**YOUR ASSIGNMENT**
Repeat each entry in full, exactly.

Start of PROVIDED INFORMATION

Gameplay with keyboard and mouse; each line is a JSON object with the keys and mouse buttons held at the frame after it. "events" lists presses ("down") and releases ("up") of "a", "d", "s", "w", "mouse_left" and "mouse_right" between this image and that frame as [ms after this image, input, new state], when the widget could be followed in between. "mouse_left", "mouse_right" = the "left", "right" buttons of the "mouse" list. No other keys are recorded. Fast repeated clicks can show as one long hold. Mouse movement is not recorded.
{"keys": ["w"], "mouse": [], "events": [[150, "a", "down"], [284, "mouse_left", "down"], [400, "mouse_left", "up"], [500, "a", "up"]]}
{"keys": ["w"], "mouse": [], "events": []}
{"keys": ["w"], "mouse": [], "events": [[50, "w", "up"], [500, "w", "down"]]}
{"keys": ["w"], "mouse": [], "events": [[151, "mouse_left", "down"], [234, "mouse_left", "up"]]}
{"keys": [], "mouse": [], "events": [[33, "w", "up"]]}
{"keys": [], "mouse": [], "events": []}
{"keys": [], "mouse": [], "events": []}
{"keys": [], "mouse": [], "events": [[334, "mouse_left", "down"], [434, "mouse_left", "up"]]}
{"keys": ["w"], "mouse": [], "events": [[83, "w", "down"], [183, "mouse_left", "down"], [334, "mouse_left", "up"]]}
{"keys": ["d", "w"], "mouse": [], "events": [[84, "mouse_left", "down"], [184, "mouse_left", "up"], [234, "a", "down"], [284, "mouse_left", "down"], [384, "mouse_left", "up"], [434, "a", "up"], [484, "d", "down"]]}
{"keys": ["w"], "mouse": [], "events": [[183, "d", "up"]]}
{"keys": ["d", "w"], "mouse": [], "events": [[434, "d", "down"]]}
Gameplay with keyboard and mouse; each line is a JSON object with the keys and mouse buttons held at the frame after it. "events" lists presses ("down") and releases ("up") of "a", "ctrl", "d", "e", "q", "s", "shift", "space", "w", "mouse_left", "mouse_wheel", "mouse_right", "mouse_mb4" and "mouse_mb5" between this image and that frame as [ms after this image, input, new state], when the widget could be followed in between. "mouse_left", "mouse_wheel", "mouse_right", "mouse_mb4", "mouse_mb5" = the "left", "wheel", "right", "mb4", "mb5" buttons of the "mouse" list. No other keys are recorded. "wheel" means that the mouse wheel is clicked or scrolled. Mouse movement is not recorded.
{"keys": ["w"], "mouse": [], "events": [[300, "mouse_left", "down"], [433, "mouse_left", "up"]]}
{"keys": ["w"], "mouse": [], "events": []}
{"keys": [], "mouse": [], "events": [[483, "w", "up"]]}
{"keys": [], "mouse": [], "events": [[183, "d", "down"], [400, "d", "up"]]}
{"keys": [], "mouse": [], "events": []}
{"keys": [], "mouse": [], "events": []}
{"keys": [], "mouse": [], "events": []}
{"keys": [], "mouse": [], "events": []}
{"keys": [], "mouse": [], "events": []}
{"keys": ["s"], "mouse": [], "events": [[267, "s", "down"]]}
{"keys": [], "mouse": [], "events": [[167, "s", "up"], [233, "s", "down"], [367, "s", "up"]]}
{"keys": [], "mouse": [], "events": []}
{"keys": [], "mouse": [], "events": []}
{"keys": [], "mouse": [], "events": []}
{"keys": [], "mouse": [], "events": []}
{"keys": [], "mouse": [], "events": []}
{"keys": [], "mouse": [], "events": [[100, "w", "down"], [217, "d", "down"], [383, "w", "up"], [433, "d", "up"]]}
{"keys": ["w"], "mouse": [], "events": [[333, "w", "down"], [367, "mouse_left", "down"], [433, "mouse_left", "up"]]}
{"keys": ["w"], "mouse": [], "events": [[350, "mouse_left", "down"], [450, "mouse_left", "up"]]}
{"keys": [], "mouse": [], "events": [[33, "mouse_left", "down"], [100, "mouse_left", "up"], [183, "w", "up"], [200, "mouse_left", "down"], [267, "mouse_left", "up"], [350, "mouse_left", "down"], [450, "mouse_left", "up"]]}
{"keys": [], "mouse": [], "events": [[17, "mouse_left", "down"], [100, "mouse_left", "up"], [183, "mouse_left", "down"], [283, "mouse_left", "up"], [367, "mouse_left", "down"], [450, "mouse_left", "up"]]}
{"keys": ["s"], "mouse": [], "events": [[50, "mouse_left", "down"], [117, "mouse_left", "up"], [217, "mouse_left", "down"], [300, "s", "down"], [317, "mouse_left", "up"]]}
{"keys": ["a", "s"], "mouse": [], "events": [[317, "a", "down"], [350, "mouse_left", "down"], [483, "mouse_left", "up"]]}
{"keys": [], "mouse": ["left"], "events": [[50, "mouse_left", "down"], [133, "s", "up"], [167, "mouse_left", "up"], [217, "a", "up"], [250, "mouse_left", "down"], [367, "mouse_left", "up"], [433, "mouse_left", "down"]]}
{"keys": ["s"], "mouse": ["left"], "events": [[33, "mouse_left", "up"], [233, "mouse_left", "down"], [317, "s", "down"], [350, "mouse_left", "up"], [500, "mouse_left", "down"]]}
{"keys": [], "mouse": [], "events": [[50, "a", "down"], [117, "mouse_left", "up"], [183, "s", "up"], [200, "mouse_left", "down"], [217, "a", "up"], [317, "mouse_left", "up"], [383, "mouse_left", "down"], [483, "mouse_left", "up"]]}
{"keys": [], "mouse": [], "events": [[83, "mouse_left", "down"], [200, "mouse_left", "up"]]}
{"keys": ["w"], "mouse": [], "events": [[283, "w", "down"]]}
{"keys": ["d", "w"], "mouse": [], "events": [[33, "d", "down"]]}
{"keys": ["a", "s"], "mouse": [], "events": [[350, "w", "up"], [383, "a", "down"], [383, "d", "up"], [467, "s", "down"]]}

End of PROVIDED INFORMATION

**RESPONSE**
Gameplay with keyboard and mouse; each line is a JSON object with the keys and mouse buttons held at the frame after it. "events" lists presses ("down") and releases ("up") of "a", "d", "s", "w", "mouse_left" and "mouse_right" between this image and that frame as [ms after this image, input, new state], when the widget could be followed in between. "mouse_left", "mouse_right" = the "left", "right" buttons of the "mouse" list. No other keys are recorded. Fast repeated clicks can show as one long hold. Mouse movement is not recorded.
{"keys": ["w"], "mouse": [], "events": [[150, "a", "down"], [284, "mouse_left", "down"], [400, "mouse_left", "up"], [500, "a", "up"]]}
{"keys": ["w"], "mouse": [], "events": []}
{"keys": ["w"], "mouse": [], "events": [[50, "w", "up"], [500, "w", "down"]]}
{"keys": ["w"], "mouse": [], "events": [[151, "mouse_left", "down"], [234, "mouse_left", "up"]]}
{"keys": [], "mouse": [], "events": [[33, "w", "up"]]}
{"keys": [], "mouse": [], "events": []}
{"keys": [], "mouse": [], "events": []}
{"keys": [], "mouse": [], "events": [[334, "mouse_left", "down"], [434, "mouse_left", "up"]]}
{"keys": ["w"], "mouse": [], "events": [[83, "w", "down"], [183, "mouse_left", "down"], [334, "mouse_left", "up"]]}
{"keys": ["d", "w"], "mouse": [], "events": [[84, "mouse_left", "down"], [184, "mouse_left", "up"], [234, "a", "down"], [284, "mouse_left", "down"], [384, "mouse_left", "up"], [434, "a", "up"], [484, "d", "down"]]}
{"keys": ["w"], "mouse": [], "events": [[183, "d", "up"]]}
{"keys": ["d", "w"], "mouse": [], "events": [[434, "d", "down"]]}
Gameplay with keyboard and mouse; each line is a JSON object with the keys and mouse buttons held at the frame after it. "events" lists presses ("down") and releases ("up") of "a", "ctrl", "d", "e", "q", "s", "shift", "space", "w", "mouse_left", "mouse_wheel", "mouse_right", "mouse_mb4" and "mouse_mb5" between this image and that frame as [ms after this image, input, new state], when the widget could be followed in between. "mouse_left", "mouse_wheel", "mouse_right", "mouse_mb4", "mouse_mb5" = the "left", "wheel", "right", "mb4", "mb5" buttons of the "mouse" list. No other keys are recorded. "wheel" means that the mouse wheel is clicked or scrolled. Mouse movement is not recorded.
{"keys": ["w"], "mouse": [], "events": [[300, "mouse_left", "down"], [433, "mouse_left", "up"]]}
{"keys": ["w"], "mouse": [], "events": []}
{"keys": [], "mouse": [], "events": [[483, "w", "up"]]}
{"keys": [], "mouse": [], "events": [[183, "d", "down"], [400, "d", "up"]]}
{"keys": [], "mouse": [], "events": []}
{"keys": [], "mouse": [], "events": []}
{"keys": [], "mouse": [], "events": []}
{"keys": [], "mouse": [], "events": []}
{"keys": [], "mouse": [], "events": []}
{"keys": ["s"], "mouse": [], "events": [[267, "s", "down"]]}
{"keys": [], "mouse": [], "events": [[167, "s", "up"], [233, "s", "down"], [367, "s", "up"]]}
{"keys": [], "mouse": [], "events": []}
{"keys": [], "mouse": [], "events": []}
{"keys": [], "mouse": [], "events": []}
{"keys": [], "mouse": [], "events": []}
{"keys": [], "mouse": [], "events": []}
{"keys": [], "mouse": [], "events": [[100, "w", "down"], [217, "d", "down"], [383, "w", "up"], [433, "d", "up"]]}
{"keys": ["w"], "mouse": [], "events": [[333, "w", "down"], [367, "mouse_left", "down"], [433, "mouse_left", "up"]]}
{"keys": ["w"], "mouse": [], "events": [[350, "mouse_left", "down"], [450, "mouse_left", "up"]]}
{"keys": [], "mouse": [], "events": [[33, "mouse_left", "down"], [100, "mouse_left", "up"], [183, "w", "up"], [200, "mouse_left", "down"], [267, "mouse_left", "up"], [350, "mouse_left", "down"], [450, "mouse_left", "up"]]}
{"keys": [], "mouse": [], "events": [[17, "mouse_left", "down"], [100, "mouse_left", "up"], [183, "mouse_left", "down"], [283, "mouse_left", "up"], [367, "mouse_left", "down"], [450, "mouse_left", "up"]]}
{"keys": ["s"], "mouse": [], "events": [[50, "mouse_left", "down"], [117, "mouse_left", "up"], [217, "mouse_left", "down"], [300, "s", "down"], [317, "mouse_left", "up"]]}
{"keys": ["a", "s"], "mouse": [], "events": [[317, "a", "down"], [350, "mouse_left", "down"], [483, "mouse_left", "up"]]}
{"keys": [], "mouse": ["left"], "events": [[50, "mouse_left", "down"], [133, "s", "up"], [167, "mouse_left", "up"], [217, "a", "up"], [250, "mouse_left", "down"], [367, "mouse_left", "up"], [433, "mouse_left", "down"]]}
{"keys": ["s"], "mouse": ["left"], "events": [[33, "mouse_left", "up"], [233, "mouse_left", "down"], [317, "s", "down"], [350, "mouse_left", "up"], [500, "mouse_left", "down"]]}
{"keys": [], "mouse": [], "events": [[50, "a", "down"], [117, "mouse_left", "up"], [183, "s", "up"], [200, "mouse_left", "down"], [217, "a", "up"], [317, "mouse_left", "up"], [383, "mouse_left", "down"], [483, "mouse_left", "up"]]}
{"keys": [], "mouse": [], "events": [[83, "mouse_left", "down"], [200, "mouse_left", "up"]]}
{"keys": ["w"], "mouse": [], "events": [[283, "w", "down"]]}
{"keys": ["d", "w"], "mouse": [], "events": [[33, "d", "down"]]}
{"keys": ["a", "s"], "mouse": [], "events": [[350, "w", "up"], [383, "a", "down"], [383, "d", "up"], [467, "s", "down"]]}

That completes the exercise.